A parliamentary inquiry into Genoa, though, has a very different function. It's function is to examine the actions of the state. The simplest reason for this is that while violent protesters have no authority to act in our collective name, the police in their exercise of power are acting in our name, in the name of the state, and are paid for by us, the taxpayers. In a democracy the Police are answerable for their actions to the state. When they are not answerable to the state, in effect you have? Yep - a Police state.

The police in Genoa, in witnessed cases, beat unarmed protesters, destroyed camera footage from bystanders, refused to identify themselves and covered up id-badges. In the most notorious case, police stormed the headquarters of the Genoa social forum and beat protesters inside - of 96 people present in the building, 62 were hospitalised with injuries ranging from cracked ribs and broken bones, through to serious head injuries. Three of those hospitalised were in a coma. Police held a number of people, without charge, in a makeshift camp the Bolzaneto detention centre, where they were subjected to further violence - again at the hands of unidentifiable police officers.

A report from Italy's chief prosecutor came to the conclusion that the Police "must have lied" in their version of events - including the claim that a police patrol had come under attack from the Social Forum's building.
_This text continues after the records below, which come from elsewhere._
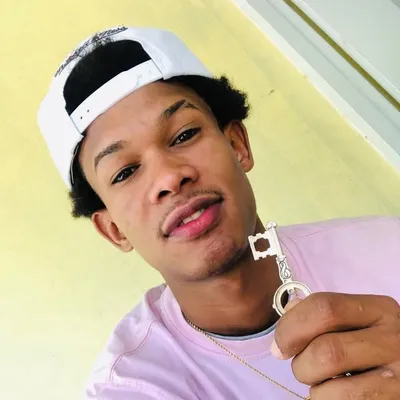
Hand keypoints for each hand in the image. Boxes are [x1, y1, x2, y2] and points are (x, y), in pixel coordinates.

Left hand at [271, 293, 399, 398]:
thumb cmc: (372, 344)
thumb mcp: (358, 321)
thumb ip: (323, 313)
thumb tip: (289, 315)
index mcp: (379, 309)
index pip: (324, 307)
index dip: (291, 326)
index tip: (280, 345)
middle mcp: (394, 339)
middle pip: (326, 349)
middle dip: (301, 363)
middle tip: (301, 367)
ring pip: (334, 385)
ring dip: (314, 387)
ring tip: (320, 382)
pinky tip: (335, 393)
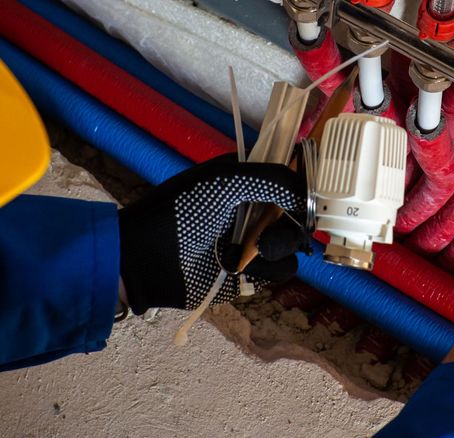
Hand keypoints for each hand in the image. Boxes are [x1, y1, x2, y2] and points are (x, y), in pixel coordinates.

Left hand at [118, 155, 308, 314]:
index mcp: (248, 181)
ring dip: (277, 246)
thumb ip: (274, 179)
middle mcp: (254, 210)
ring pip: (294, 245)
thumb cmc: (182, 209)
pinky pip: (281, 270)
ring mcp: (253, 243)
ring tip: (250, 249)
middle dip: (293, 221)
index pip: (290, 179)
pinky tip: (236, 265)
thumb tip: (307, 198)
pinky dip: (265, 269)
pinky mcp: (250, 274)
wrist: (146, 258)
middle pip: (299, 214)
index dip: (303, 187)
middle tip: (277, 225)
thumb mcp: (228, 180)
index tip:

There are still questions to be answered about the police conduct - who ordered the raids; were police officers told to cover their identity badges; what plans were made prior to the meeting, and what level of political invovment was their with the plans.
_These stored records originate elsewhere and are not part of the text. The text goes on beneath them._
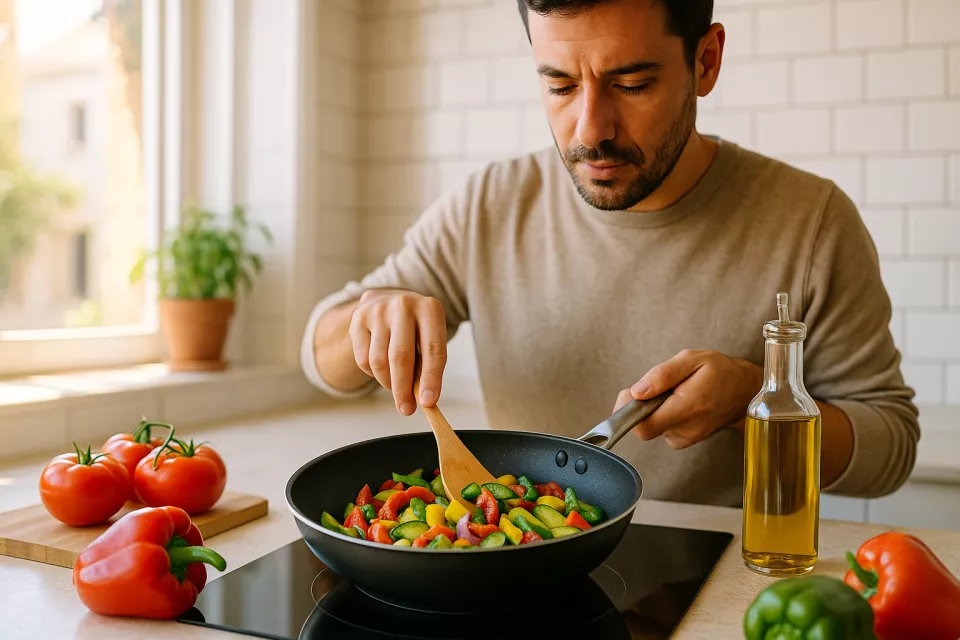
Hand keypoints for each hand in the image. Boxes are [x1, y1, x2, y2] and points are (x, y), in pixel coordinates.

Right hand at [349, 289, 446, 415]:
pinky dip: (373, 374)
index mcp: (430, 309)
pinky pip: (363, 359)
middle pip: (400, 357)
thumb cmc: (416, 327)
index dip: (431, 379)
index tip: (428, 402)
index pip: (433, 350)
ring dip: (388, 383)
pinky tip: (382, 369)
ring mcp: (378, 310)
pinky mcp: (358, 318)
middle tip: (406, 409)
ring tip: (396, 387)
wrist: (389, 299)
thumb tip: (423, 398)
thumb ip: (428, 364)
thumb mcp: (430, 337)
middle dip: (403, 389)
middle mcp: (403, 305)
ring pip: (378, 361)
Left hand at [613, 349, 761, 448]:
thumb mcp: (692, 359)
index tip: (628, 395)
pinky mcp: (682, 440)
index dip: (627, 413)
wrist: (744, 392)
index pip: (645, 427)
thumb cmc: (719, 372)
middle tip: (656, 387)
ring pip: (651, 425)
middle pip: (643, 426)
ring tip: (674, 392)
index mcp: (688, 407)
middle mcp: (686, 429)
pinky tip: (678, 402)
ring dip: (654, 408)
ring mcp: (684, 438)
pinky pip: (660, 428)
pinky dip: (662, 414)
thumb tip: (637, 392)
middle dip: (640, 405)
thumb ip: (662, 375)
When the people charged with enforcing state security act like 'wild beasts'(the description of one police officer witnessing police beating students) the integrity of the state is threatened, and action must be taken to punish those responsible, and to ensure there exists no institutional short circuit that allows for such behaviour. Individual prosecutions therefore can't take the place of a full-scale inquiry.

When a protester smashes a car, or attacks a police officer, the state's response is simpler - they arrest and prosecute the offender. The integrity of the state doesn't come into question.

Not that the British government have much of a record with the reports their inquiries produce, but at least they've got the concept of what an inquiry is for. For example, nobody blocked the report into the London Met's behaviour in relation to Jean Charles Mendes by saying that the Met and Al Qaeda should both be investigated equally.